In 1952, a similar study was done with the results showing that 57 percent of the Catholics and 31 percent of the Protestants declared that they would vote for a Jewish candidate for President. In the 1966 poll, 9 percent of Jews and an equal ratio of Catholics thought that “Protestants stick together.” Asked whether the respondents thought that “Jews stick together,” 43 percent of the Catholics said they did think so in 1966, as against 48 percent in 1952. Among the Protestants the figures were 37 percent in 1966 and 46 percent in 1952.

The Catholic Digest reported that 90 percent of the Jews said in 1952 they were as willing to vote for a Protestant for President as for a man of their own religion. In 1966, 92 percent of the Jewish respondents said they would vote for a Protestant. The responses on election to the Presidency came as the result of a question reading: “Would you as soon vote for a Jew for President of the U.S. as for someone of your own religion?”

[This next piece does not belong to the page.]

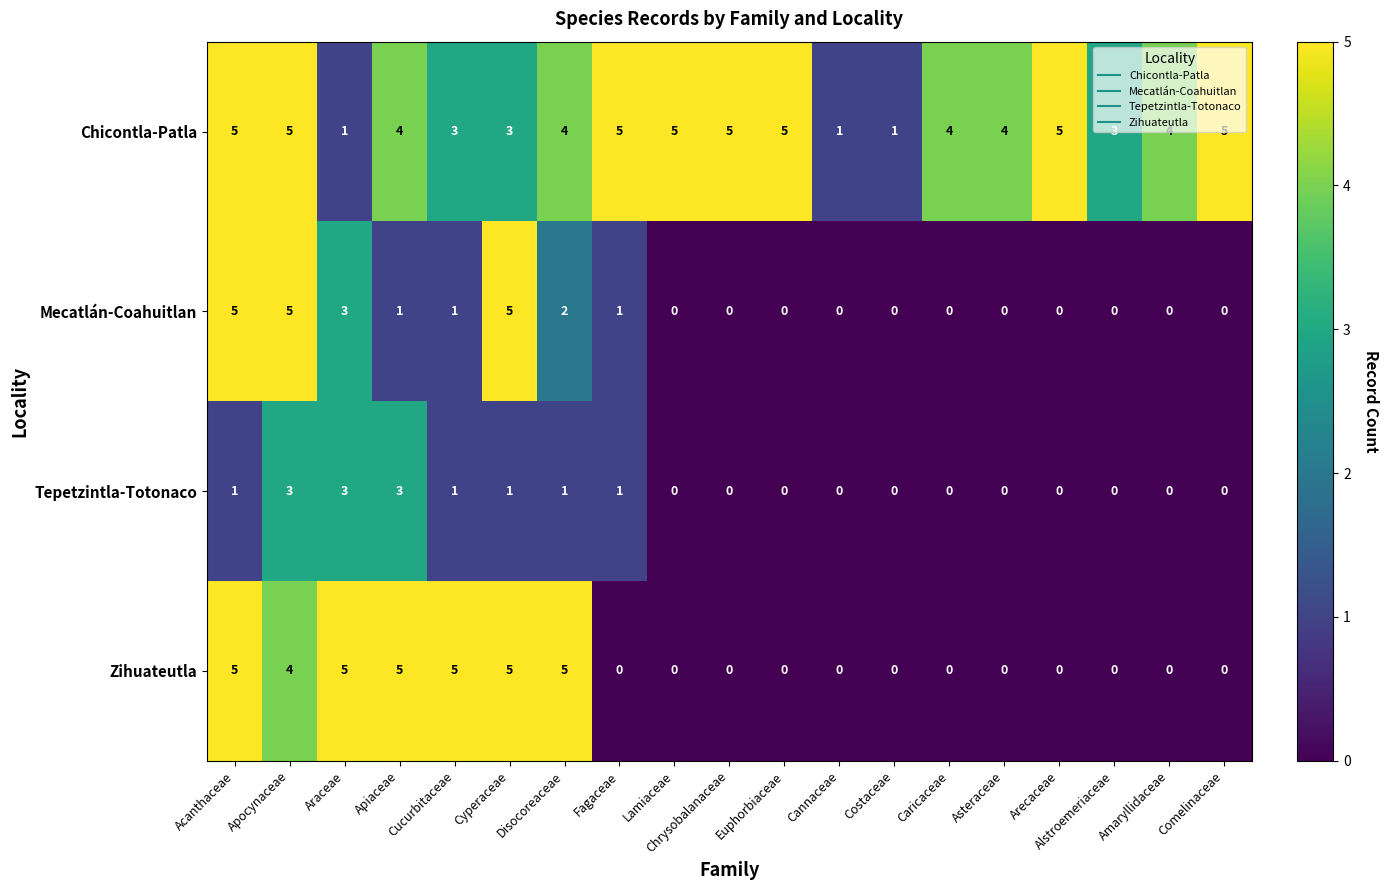

Is the value of Zihuateutla at Fagaceae greater than the value of Chicontla-Patla at Disocoreaceae?

No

The surveys in both years — 1966 and 1952 — also asked whether Catholics, Protestants and Jews in the U.S.A. were “seeking too much power.” In 1952, 35 percent of the Protestants and 33 percent of the Catholics thought the Jews “seek too much power,” while in 1966 those percentages were 14 for the Protestants and 12 for Catholics.

“Although America is not really a Protestant country, as many suppose” the Catholic publication declared, “the idea that good Protestants make good citizens seems to be accepted, not only by the Protestants themselves, but by Catholics and Jews as well. Those who regard Catholics and Jews as races apart from the prevailing cultural stream are becoming fewer.”

Citing the figures and the 1966-1952 comparisons, the Catholic Digest stated: “But prejudice dies hard, especially where political power is concerned, though we have made a great deal of progress toward complete religious tolerance in the last 14 years. Catholics and Jews have convinced large numbers of their neighbors that, although they may be different, they are not necessarily any less patriotic or less able than others.”